Figure hypermédiatisée, parfois mal comprise : la femme musulmane, en France, se retrouve souvent au centre des débats politiques. Intentionnellement ou non, le foulard intégral, la burka ou le jilbab, ont fait couler de l’encre ces dernières décennies.
Mais certains musulmans dénoncent une acculturation de la mode religieuse, et radicale, venue du Moyen-Orient. Et paradoxalement, des protagonistes féminines de la religion, déjouent des idées préconçues de la femme musulmane. Khadija bint Khuwaylid peut incarner ce contraste ; elle fut la première femme du prophète Muhammad, considérée comme « mère des croyants ». Des écrits rapportent qu’elle avait sous ses ordres des hommes pour s’occuper de ses commerces. L’occasion de rencontrer Muhammad, son cadet de quinze ans. D’autres récits évoquent même le fait que Khadija bint Khuwaylid avait épousé deux hommes avant de se marier avec le natif de La Mecque, Muhammad.
Samia Selmani n’en reste pas de marbre : « C’est quand même un combat, malheureusement, dans toutes les religions : les femmes ont tendance à y être stigmatisées. On ne voit pas encore de femmes prêtres. Mais encore une fois : il y a la religion des Hommes, et la religion de Dieu. La première enchaîne, l’autre, libère« .
♦ « Si on faisait la dichotomie, on y verrait mieux »
Et de poursuivre : « Quand je lis ce qu’il y a dans les textes saints, rien ne me dit que je suis inférieure, en tant que femme. Bien au contraire, je suis bien l’égale de l’homme. Le mot femme, dans le Coran, est utilisé 24 fois. Le mot homme exactement autant.
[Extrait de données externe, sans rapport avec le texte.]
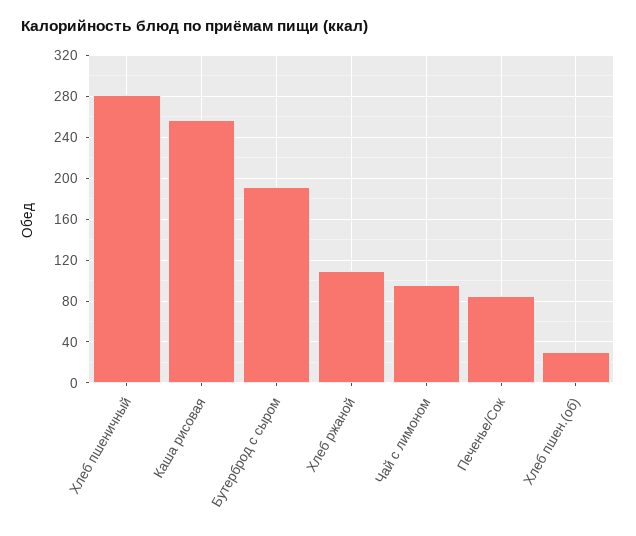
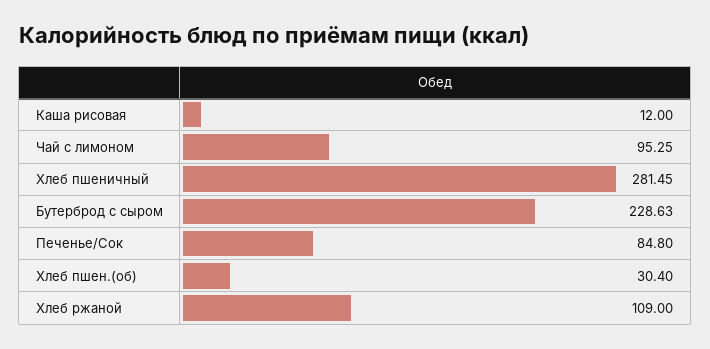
Каша рисовая: 260 -> 12
Бутерброд с сыром: 190 -> 228.63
Dans ma dernière publication, Initiation à l’Islam*, j’ai consacré le dernier chapitre à la moralité. J’y cite, par exemple, tous les versets coraniques qui parlent de la femme dans le Livre. Et là, quand tu lis, tu comprends bien qu’il y a un problème : c’est sublime, mais la réalité est toute autre ! «
Et au sujet du foulard ? : « Je n’arrive pas à comprendre pourquoi se couvrir la tête serait-il un acte de soumission ? Par contre, si cela est imposé par mon père, mon mari ou mon frère, oui c’est bien une soumission. On parle de la religion des hommes. Mais le foulard est un choix à partir du moment où ce choix est fait en liberté. On parle de la religion de Dieu et lui nous a donné le choix d’adhérer, ou non. Alors si Lui ne l’a pas fait, pourquoi les hommes me forceraient-ils à croire, ou à pratiquer ? Si on faisait bien cette dichotomie, on y verrait plus clair ».
Et la présidente de l’AIR 66 de conclure par un questionnement : « Qu’est-ce qui est de l’ordre du spirituel, et qu’est ce qui est de l’ordre de l’être humain ? Qu’est ce qui est de l’ordre de l’instrumentalisation ou de la régulation ?«
* Initiation à l’Islam de Samia Selmani, éditions Benmerabet, 2017.